● **RECORDS FOR THE EXERCISE**:

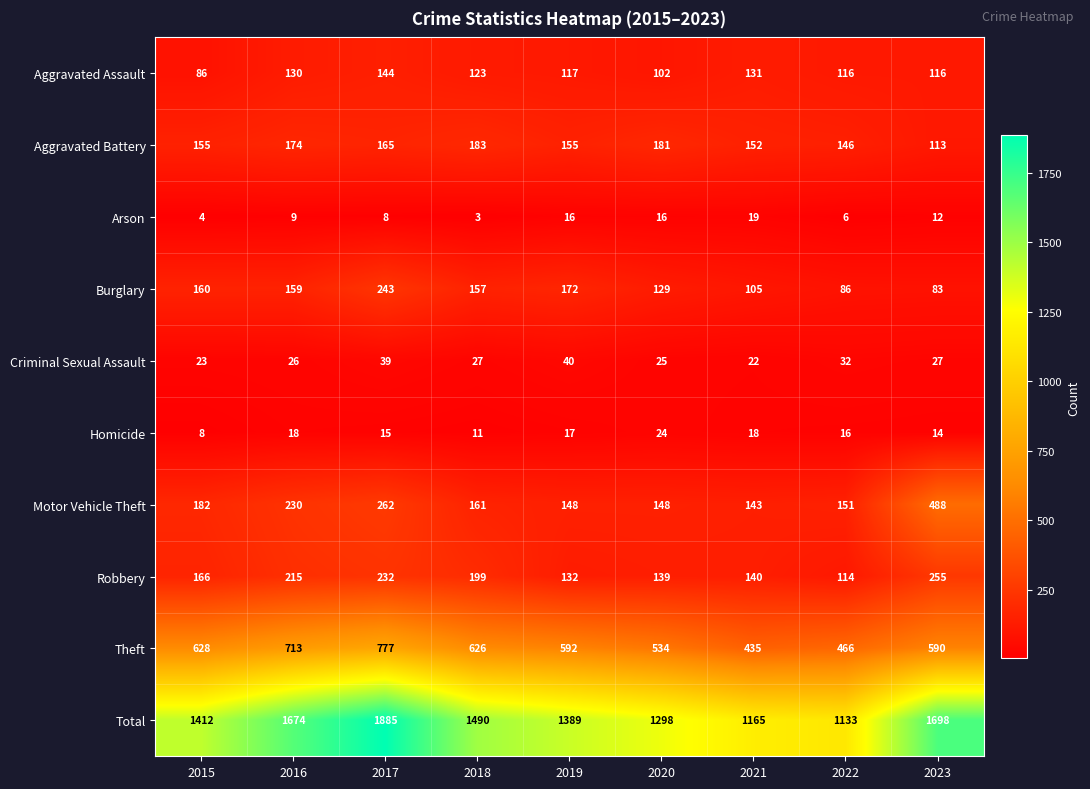

At how many categories does at least one series exceed 431?

9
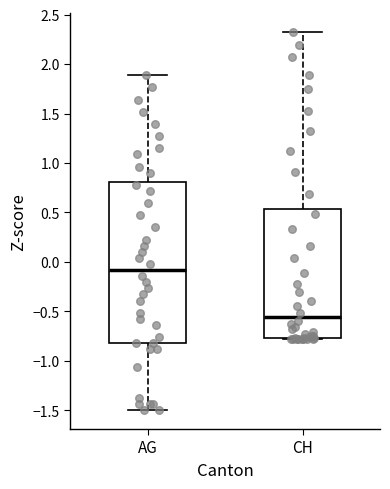

Where does the median line of the box for AG sit on the y-axis? The values are not printed on the chart, so give them approximately, as read against the axis.

-0.10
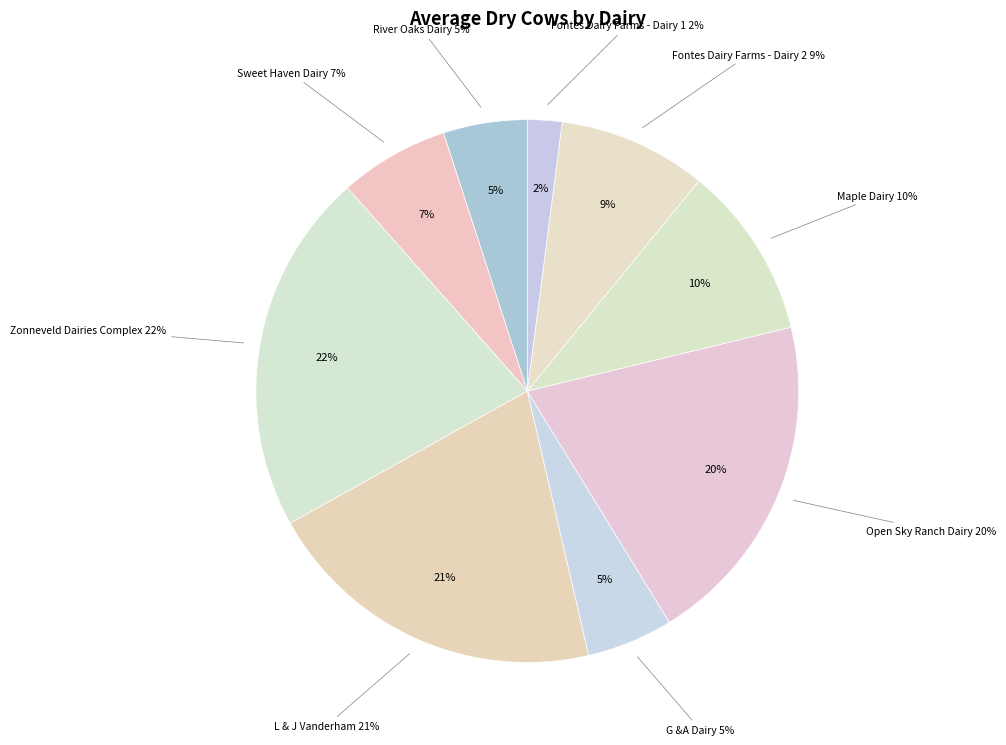

How much of the chart is everything except L & J Vanderham?

79.5%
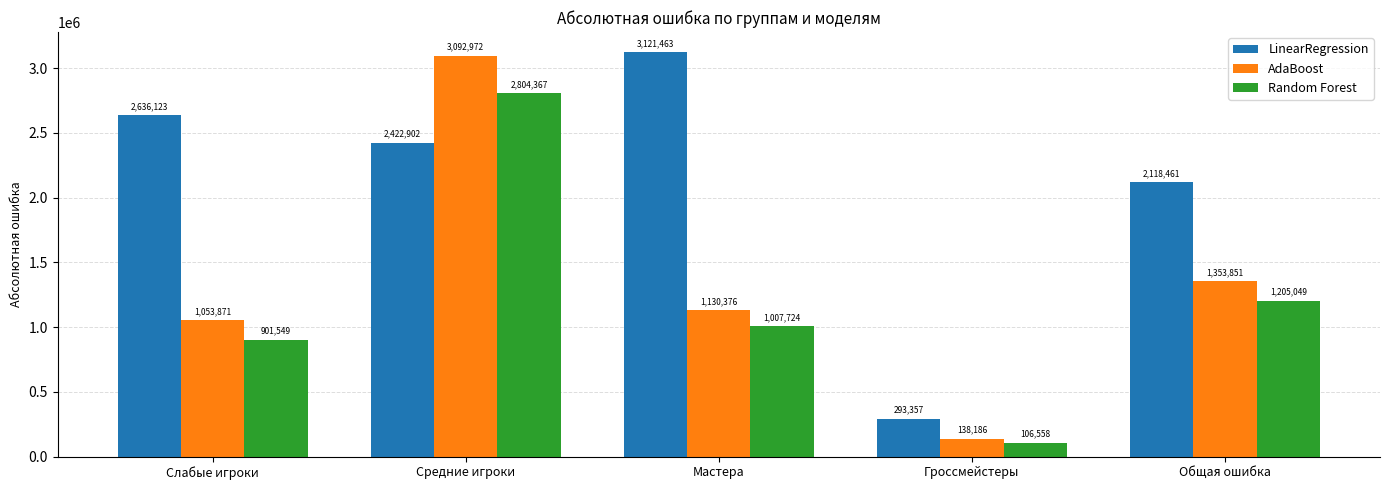

List the labels in order of LinearRegression value, smallest first.

Гроссмейстеры, Общая ошибка, Средние игроки, Слабые игроки, Мастера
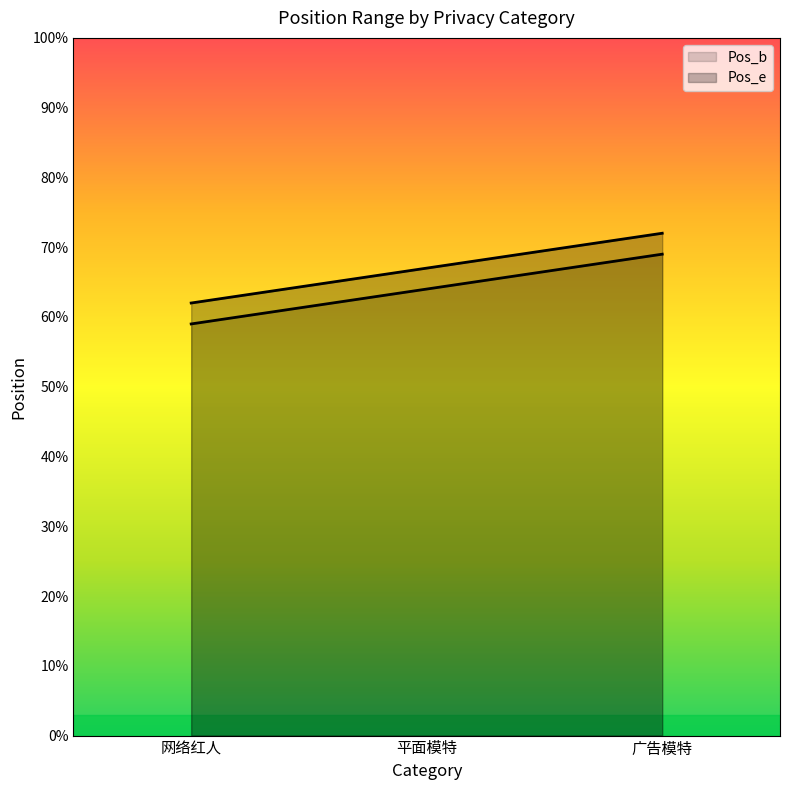

The value of Pos_e at 广告模特 is 72. True or false?

True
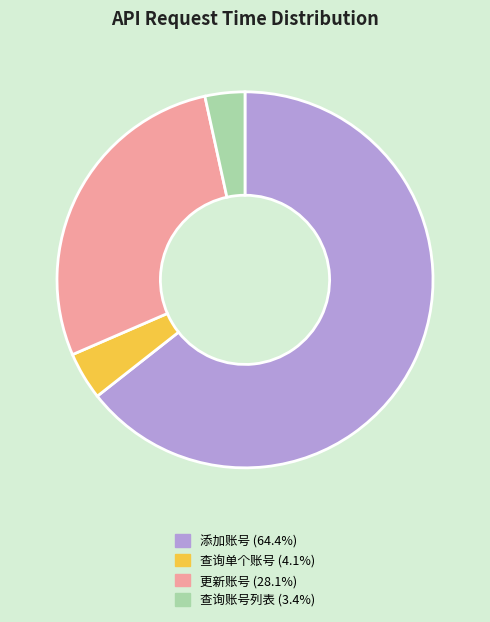

Which has a higher value, 更新账号 or 添加账号?

添加账号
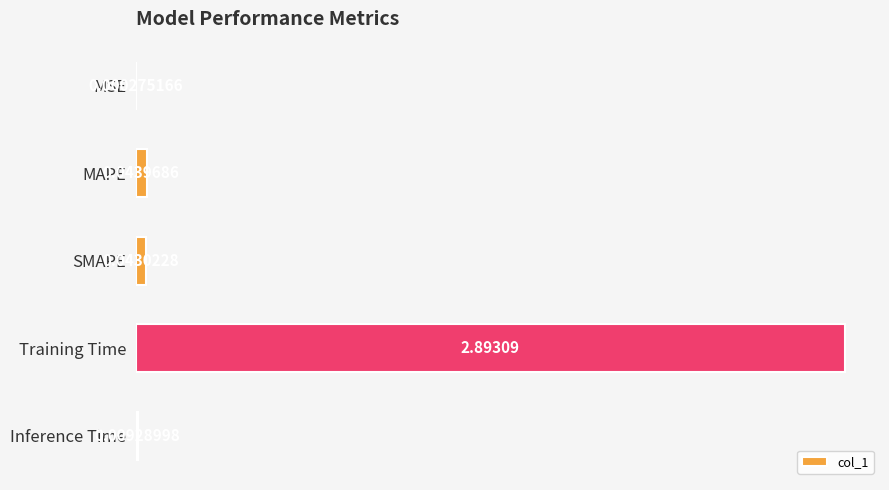

Which has a higher value, Training Time or SMAPE?

Training Time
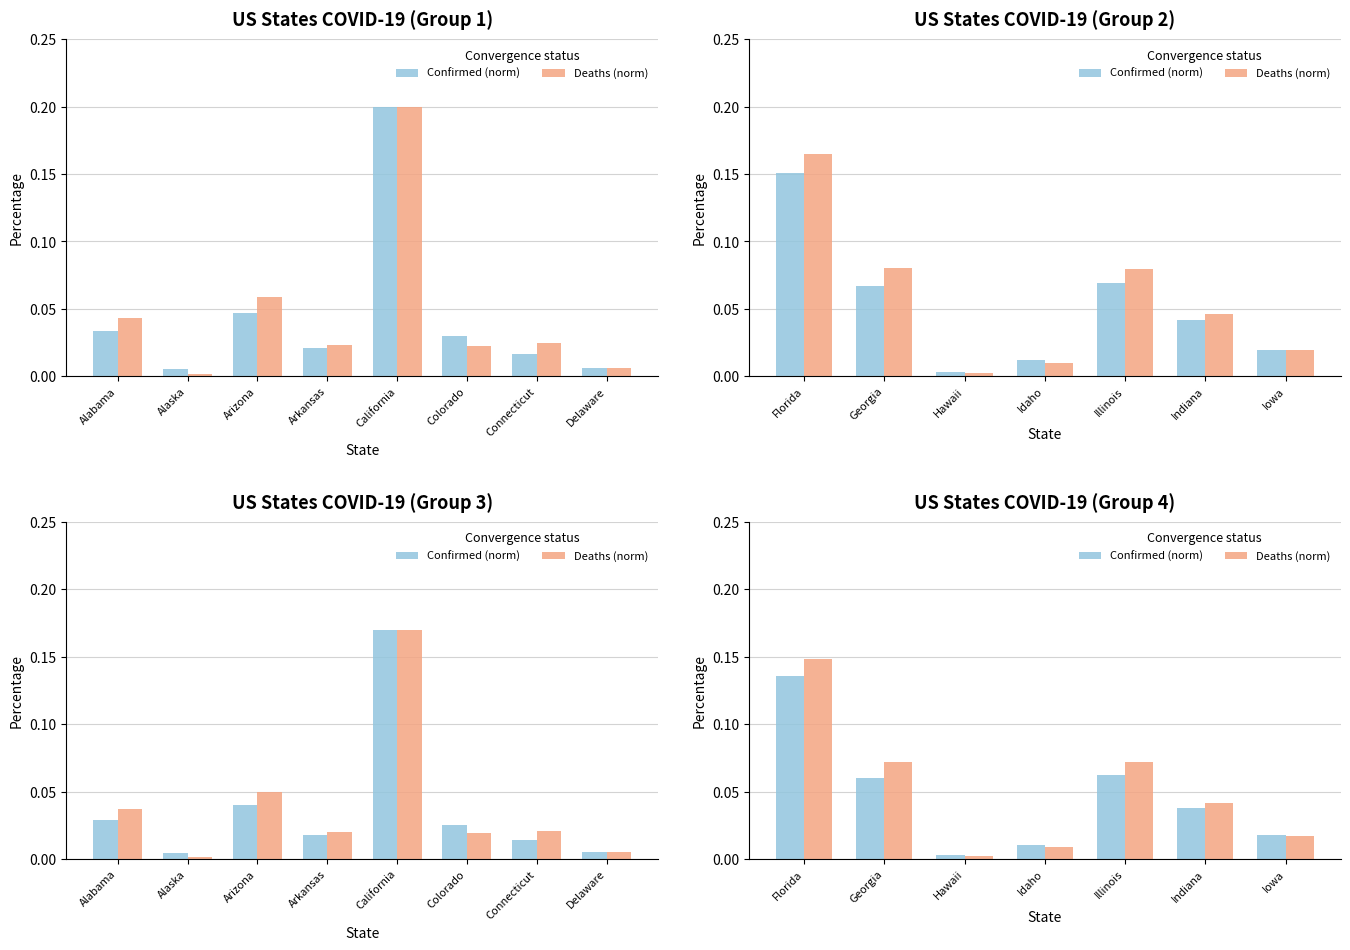

The value of Deaths (norm) at Florida is 0.3. True or false?

False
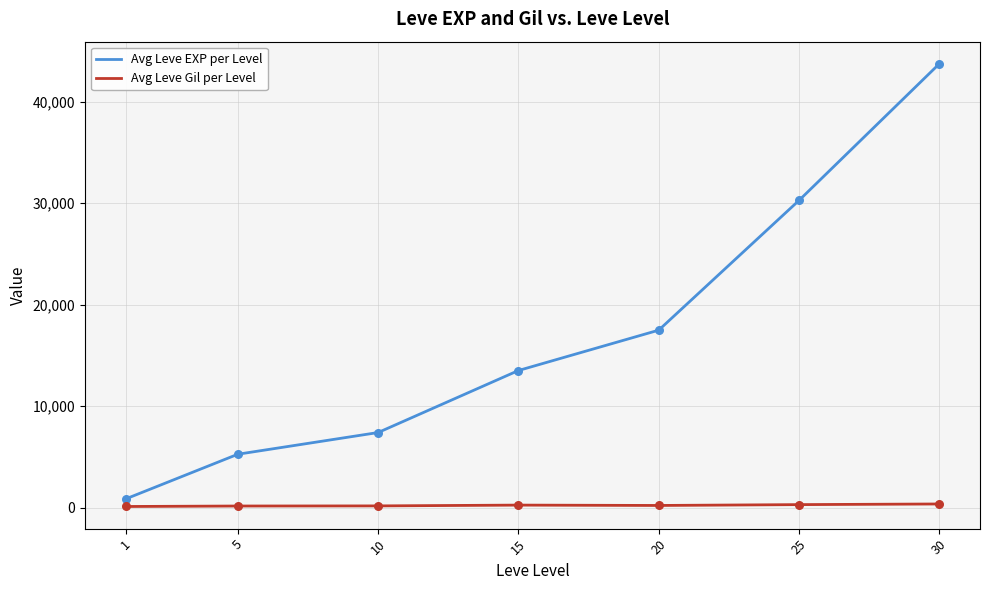

What is the total value across all series at 1?

965.7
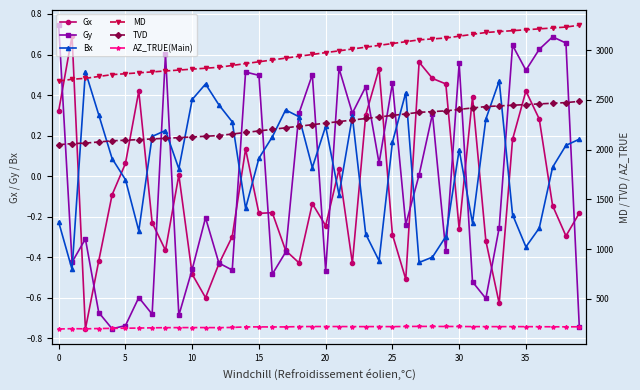

True or false: Gy and Gx intersect in this chart.

True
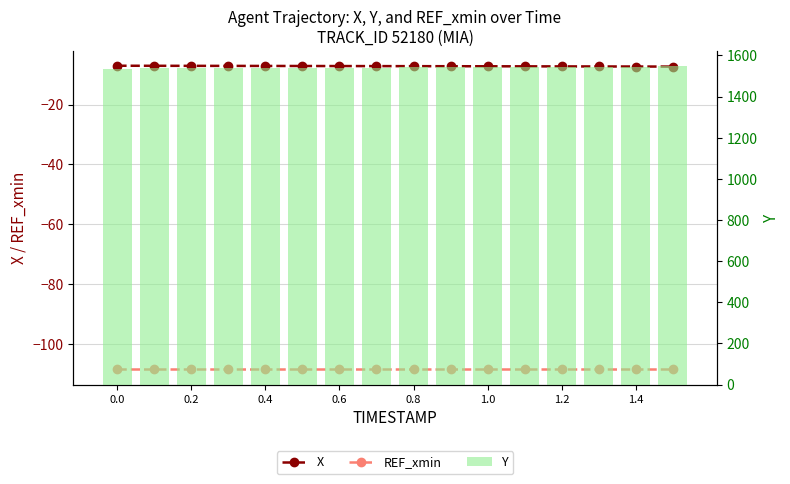

How many groups of bars are there?

16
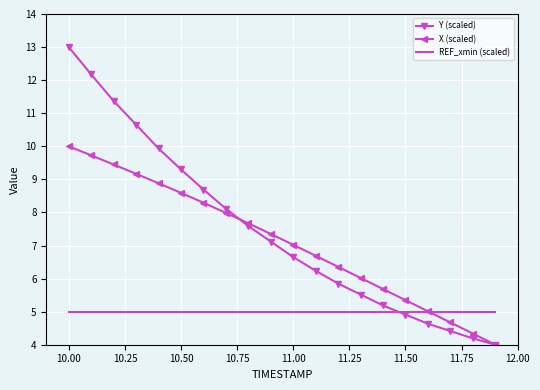

What is the average value of the REF_xmin (scaled) series?

5.0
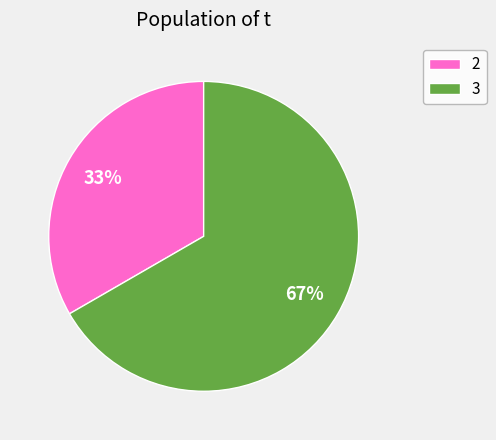

How many segments does this pie chart have?

2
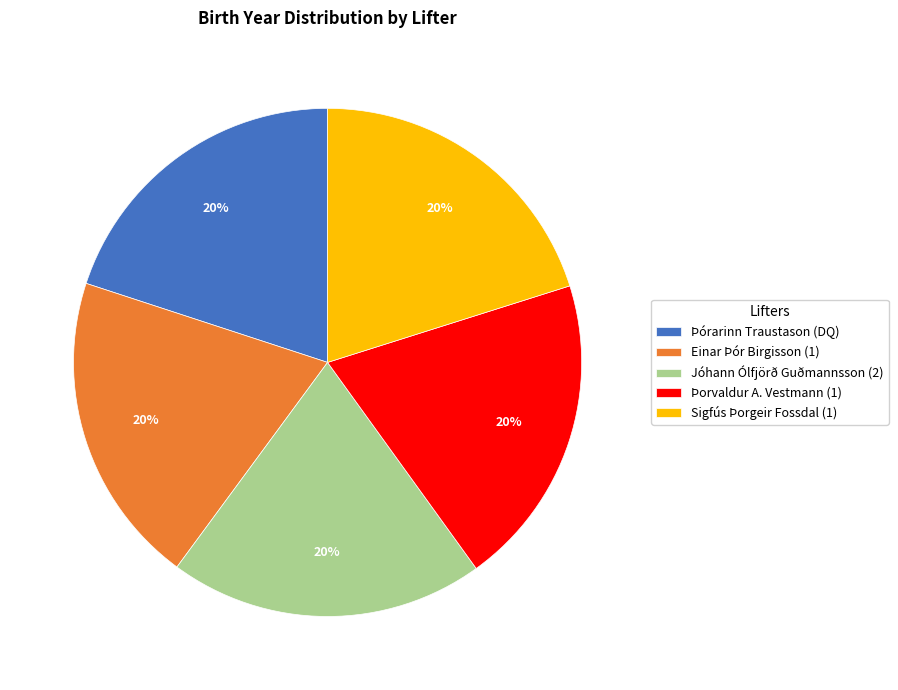

Is there a majority slice in this chart?

No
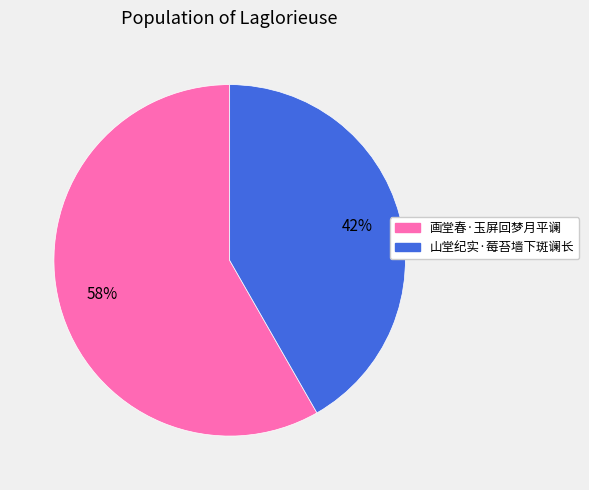

Is there a majority slice in this chart?

Yes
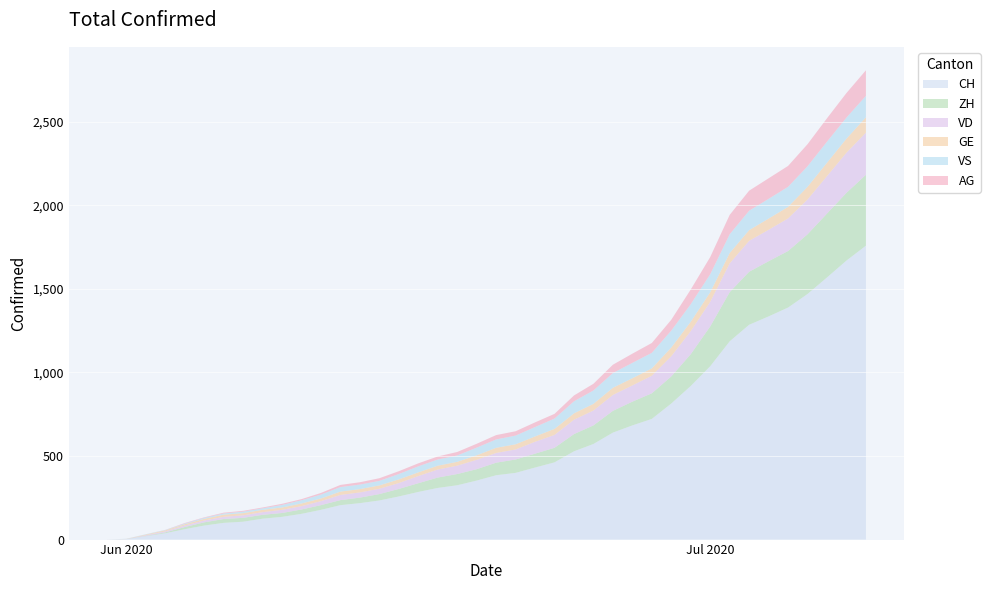

Reading left to right, what are all the values shown in this chart?

CH: 0	3	20	38	62	84	100	107	125	136	154	178	206	218	234	258	285	309	325	353	385	399	431	462	528	572	640	683	722	814	919	1037	1186	1285	1335	1388	1469	1568	1669	1758
ZH: 0	0	2	5	13	19	23	23	23	23	26	28	30	33	38	45	52	62	67	68	75	80	83	87	103	111	130	142	153	162	190	238	294	317	330	338	357	382	405	424
VD: 0	0	4	6	9	11	13	15	16	19	20	24	31	31	32	35	43	48	50	56	58	60	71	77	86	89	95	97	105	121	138	147	172	185	188	195	208	224	240	252
GE: 0	1	4	6	8	10	13	13	14	14	16	16	20	20	20	22	22	23	23	27	31	31	32	36	38	40	43	43	44	52	56	57	62	64	67	69	76	80	84	92
VS: 0	1	2	2	4	6	7	9	9	15	19	23	27	27	27	32	36	37	38	46	50	52	56	62	72	80	88	92	93	101	105	108	112	116	118	120	123	126	126	128
AG: 0	0	0	1	3	3	5	5	5	7	7	10	13	14	16	17	18	18	21	23	26	26	28	28	35	40	50	55	59	65	88	103	116	120	123	125	132	140	147	153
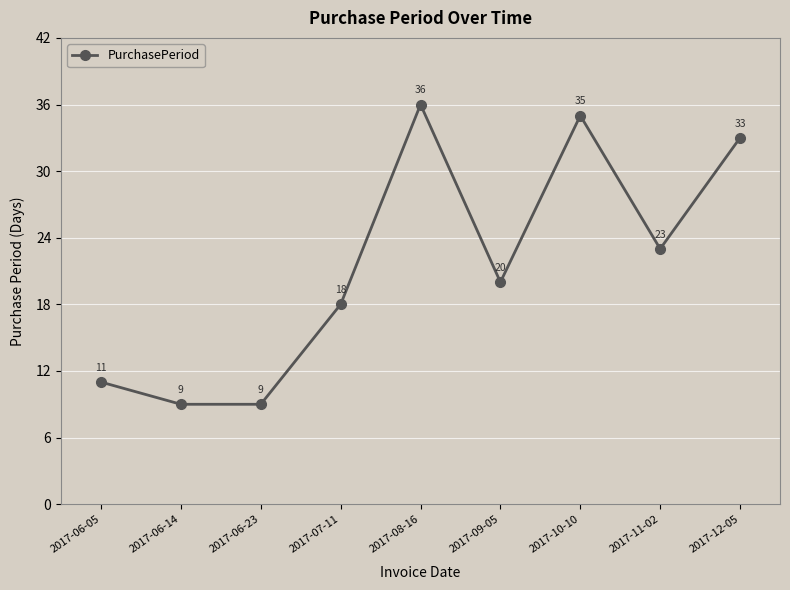

Between 2017-09-05 and 2017-11-02, which is larger?

2017-11-02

● **TASK ITEM**:
Copy out the listing word for word, everything from the line containing "Which has a higher value, 更新账号 or 添加账号?" down to the line containing "Reading left to", both of those lines included. Leave out the pictures.

● **EXPECTED OUTPUT**:
Which has a higher value, 更新账号 or 添加账号?

添加账号

Which has a higher value, Training Time or SMAPE?

Training Time

The value of Deaths (norm) at Florida is 0.3. True or false?

False

What is the total value across all series at 1?

965.7

True or false: Gy and Gx intersect in this chart.

True

How many groups of bars are there?

16

What is the average value of the REF_xmin (scaled) series?

5.0

How many segments does this pie chart have?

2

Is there a majority slice in this chart?

No

Is there a majority slice in this chart?

Yes

Reading left to right, what are all the values shown in this chart?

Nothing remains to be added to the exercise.